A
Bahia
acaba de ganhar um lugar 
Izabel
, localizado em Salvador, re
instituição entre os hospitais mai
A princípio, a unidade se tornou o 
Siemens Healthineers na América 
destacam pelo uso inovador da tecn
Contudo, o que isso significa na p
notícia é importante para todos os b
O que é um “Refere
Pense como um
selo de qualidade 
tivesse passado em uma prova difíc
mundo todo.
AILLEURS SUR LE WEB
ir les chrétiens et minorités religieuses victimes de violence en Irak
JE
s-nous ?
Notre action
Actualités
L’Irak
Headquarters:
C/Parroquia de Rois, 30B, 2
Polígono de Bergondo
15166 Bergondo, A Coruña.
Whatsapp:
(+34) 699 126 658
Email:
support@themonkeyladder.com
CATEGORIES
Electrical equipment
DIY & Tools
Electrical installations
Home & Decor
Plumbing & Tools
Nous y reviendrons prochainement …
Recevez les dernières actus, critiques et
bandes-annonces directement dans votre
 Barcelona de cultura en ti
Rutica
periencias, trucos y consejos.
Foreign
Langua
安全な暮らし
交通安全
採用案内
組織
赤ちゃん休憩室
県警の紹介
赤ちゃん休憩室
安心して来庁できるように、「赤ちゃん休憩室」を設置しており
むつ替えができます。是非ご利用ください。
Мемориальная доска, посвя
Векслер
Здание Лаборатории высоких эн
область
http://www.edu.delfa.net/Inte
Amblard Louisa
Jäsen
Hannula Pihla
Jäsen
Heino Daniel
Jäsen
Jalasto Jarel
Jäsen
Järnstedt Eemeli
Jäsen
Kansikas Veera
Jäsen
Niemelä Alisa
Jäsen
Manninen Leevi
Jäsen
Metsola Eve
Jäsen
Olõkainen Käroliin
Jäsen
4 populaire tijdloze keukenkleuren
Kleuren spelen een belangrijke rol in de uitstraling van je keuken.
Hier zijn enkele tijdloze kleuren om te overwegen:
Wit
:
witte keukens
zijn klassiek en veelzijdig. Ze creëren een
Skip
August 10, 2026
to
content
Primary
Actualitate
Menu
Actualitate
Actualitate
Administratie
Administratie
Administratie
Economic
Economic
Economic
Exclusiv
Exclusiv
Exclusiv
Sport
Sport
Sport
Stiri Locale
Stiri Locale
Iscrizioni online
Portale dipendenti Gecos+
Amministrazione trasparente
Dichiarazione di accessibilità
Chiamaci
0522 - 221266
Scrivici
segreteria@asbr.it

_ _ _ _ _

# [PROBLEM REQUIREMENTS]
Copy out the text from each of the records above line for line, without changing a single character.

# [RESPONSE]
A
Bahia
acaba de ganhar um lugar 
Izabel
, localizado em Salvador, re
instituição entre os hospitais mai
A princípio, a unidade se tornou o 
Siemens Healthineers na América 
destacam pelo uso inovador da tecn
Contudo, o que isso significa na p
notícia é importante para todos os b
O que é um “Refere
Pense como um
selo de qualidade 
tivesse passado em uma prova difíc
mundo todo.
AILLEURS SUR LE WEB
ir les chrétiens et minorités religieuses victimes de violence en Irak
JE
s-nous ?
Notre action
Actualités
L’Irak
Headquarters:
C/Parroquia de Rois, 30B, 2
Polígono de Bergondo
15166 Bergondo, A Coruña.
Whatsapp:
(+34) 699 126 658
Email:
support@themonkeyladder.com
CATEGORIES
Electrical equipment
DIY & Tools
Electrical installations
Home & Decor
Plumbing & Tools
Nous y reviendrons prochainement …
Recevez les dernières actus, critiques et
bandes-annonces directement dans votre
 Barcelona de cultura en ti
Rutica
periencias, trucos y consejos.
Foreign
Langua
安全な暮らし
交通安全
採用案内
組織
赤ちゃん休憩室
県警の紹介
赤ちゃん休憩室
安心して来庁できるように、「赤ちゃん休憩室」を設置しており
むつ替えができます。是非ご利用ください。
Мемориальная доска, посвя
Векслер
Здание Лаборатории высоких эн
область
http://www.edu.delfa.net/Inte
Amblard Louisa
Jäsen
Hannula Pihla
Jäsen
Heino Daniel
Jäsen
Jalasto Jarel
Jäsen
Järnstedt Eemeli
Jäsen
Kansikas Veera
Jäsen
Niemelä Alisa
Jäsen
Manninen Leevi
Jäsen
Metsola Eve
Jäsen
Olõkainen Käroliin
Jäsen
4 populaire tijdloze keukenkleuren
Kleuren spelen een belangrijke rol in de uitstraling van je keuken.
Hier zijn enkele tijdloze kleuren om te overwegen:
Wit
:
witte keukens
zijn klassiek en veelzijdig. Ze creëren een
Skip
August 10, 2026
to
content
Primary
Actualitate
Menu
Actualitate
Actualitate
Administratie
Administratie
Administratie
Economic
Economic
Economic
Exclusiv
Exclusiv
Exclusiv
Sport
Sport
Sport
Stiri Locale
Stiri Locale
Iscrizioni online
Portale dipendenti Gecos+
Amministrazione trasparente
Dichiarazione di accessibilità
Chiamaci
0522 - 221266
Scrivici
segreteria@asbr.it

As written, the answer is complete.